In a blood vessel, cells act as junction points and connect the collagen fibers. After decellularization these fibers become loosened and their distance is increased. The culture into bioreactor [30] significantly improved cell migration and made the fibers tighter. After 7 days of dynamic culture, compact parallel fibers with smooth distribution of cells between them were obtained which resembled to the natural structure of the tissue (Fig. 3). Moreover, the bioreactor with adjustable cyclic tensile and shear stresses simulated the mechanical condition of blood flow in vessels. In this study, we employed various amount of stresses to quantify the cellular adhesion to the scaffold. As mentioned, PDMS scaffold as an example of synthetic scaffold needs surface modification with some proteins to anchor the cells. However, BS is made of natural structural polypeptides, cytokines, and growth factors do not require any surface modification, and treatment with FBS did not have any remarkable effect on its functioning in terms of cell attachment and proliferation. In low tensile and shear stresses, both of the PDMS and the BS showed satisfactory performance. But in higher stresses, cells easily detached from the PDMS scaffold. The other important characteristics of a scaffold are durability referring to the stability of the scaffold once implanted and the probability of failure (Fig. 4).

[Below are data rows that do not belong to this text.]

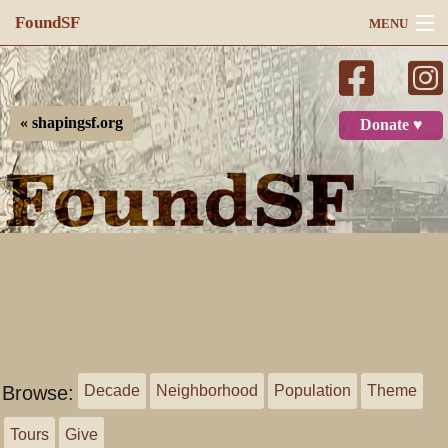
FoundSF
MENU
Navigation
Search
« shapingsf.org
Donate ♥
Log in
Browse:
Decade
Neighborhood
Population
Theme
Tours
Give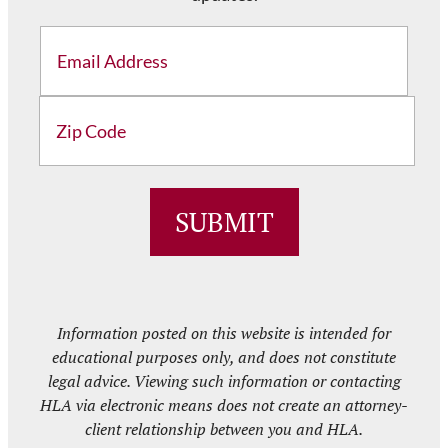
Email
Address
ZIP
/
SUBMIT
Postal
Code
Information posted on this website is intended for
educational purposes only, and does not constitute
legal advice. Viewing such information or contacting
HLA via electronic means does not create an attorney-
client relationship between you and HLA.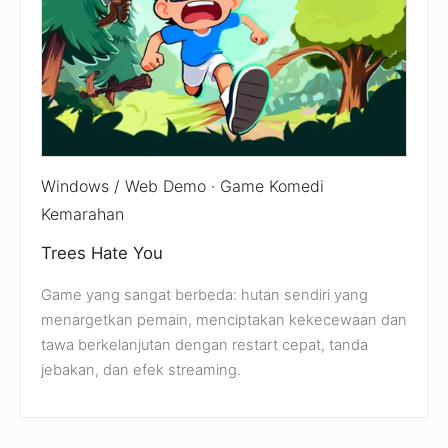
Windows / Web Demo · Game Komedi
Kemarahan
Trees Hate You
Game yang sangat berbeda: hutan sendiri yang
menargetkan pemain, menciptakan kekecewaan dan
tawa berkelanjutan dengan restart cepat, tanda
jebakan, dan efek streaming.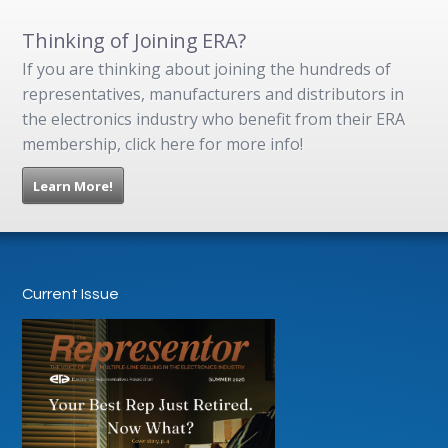
Thinking of Joining ERA?
If you are thinking about joining the hundreds of
representatives, manufacturers and distributors in
the electronics industry who benefit from their ERA
membership, click here for more info!
Learn More!
Current Issue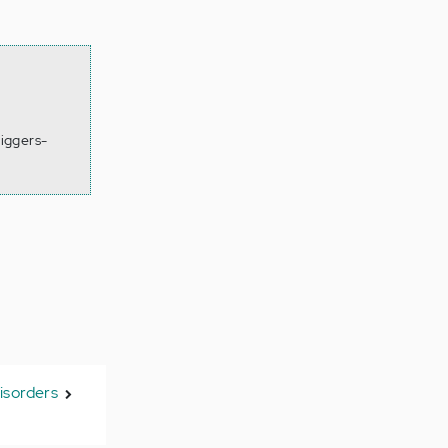
iggers-
isorders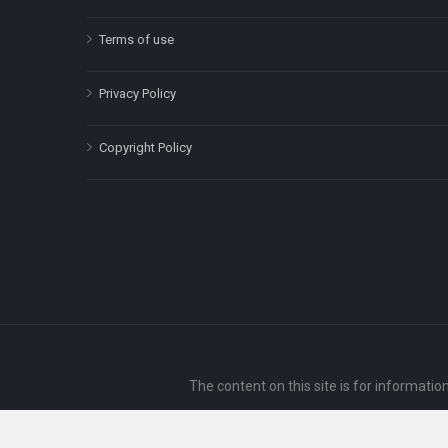
Terms of use
Privacy Policy
Copyright Policy
The content on this site is for informatio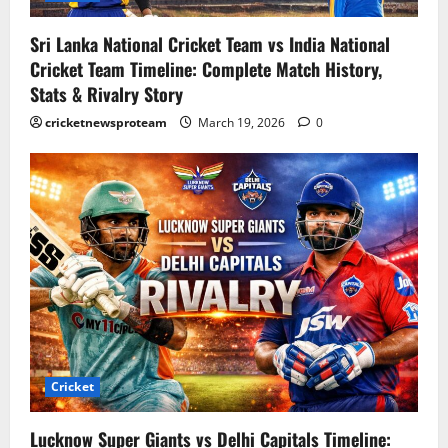
Sri Lanka National Cricket Team vs India National
Cricket Team Timeline: Complete Match History,
Stats & Rivalry Story
cricketnewsproteam
March 19, 2026
0
Cricket
Lucknow Super Giants vs Delhi Capitals Timeline: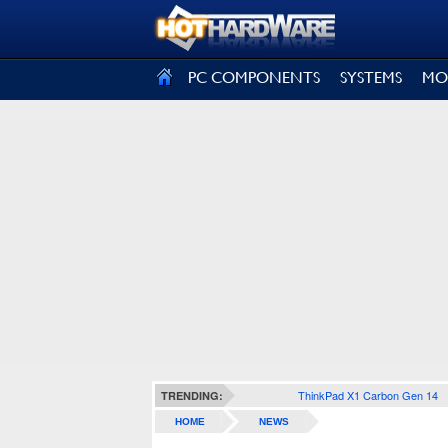
SIGN OUT
PC COMPONENTS
SYSTEMS
MO
ThinkPad X1 Carbon Gen 14
TRENDING:
HOME
NEWS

Having a tensile strength similar to natural vessels and an elongation comparable with or even more than natural one showed that the collagenous fibers of ECM remain intact after decellularization. However, changes in delicate proteins e.g., elastin is more probable. Removing cells from vessel tissue has an impact on transition region of stress–strain curve. Because after decellularizing, collagenous fibers could move more freely and slide on each other, lower forces are required for the transition region. On the other hand, when these fibers are not confined to the cell adhesion molecules can have more elongation [34]. Furthermore, native blood vessel and the BS were comparable within the final linear region of the curve, the slope, and the UTS. All revealing the presence of cells do not have any impact on the Young’s modulus, and the UTS as well. Structural proteins of ECM, mainly collagen, are responsible for it and when their amounts are comparable it means these structural proteins did not receive any damage during the decellularization process. It is vital for a vascular implant to have similar mechanical properties with the host vessel, and to have so higher or lower strength and stiffness both causes problems in long-term (Fig. 5). Interestingly, blood vessels showed orthotropic behavior in longitudinal and radial directions mainly because of collagen fibers direction [14]. As shown in Fig. 5, the nonlinear transition region in longitudinal direction was shorter than radial direction. The decellularization extended this transition region in the longitudinal samples. It can be realized that the cells confine collagenous fibers narrower in this direction.

5 Conclusion

Briefly, we developed a chemiphysical method for the decellularization of coronary arteries resulting to obtain a biological scaffold with intact ultrastructure which can be used for tissue engineering of blood vessel without further modification. In comparison to the scaffold with artificial materials, this type of acellular scaffold is the closest one to the natural microenvironment, and is able to satisfy both of mechanical and cellular properties. Studying mechanical behavior of acellular and native blood vessel tissues revealed interesting function of cells in the transition region of the stress–strain curve and the residual stress of the tissue.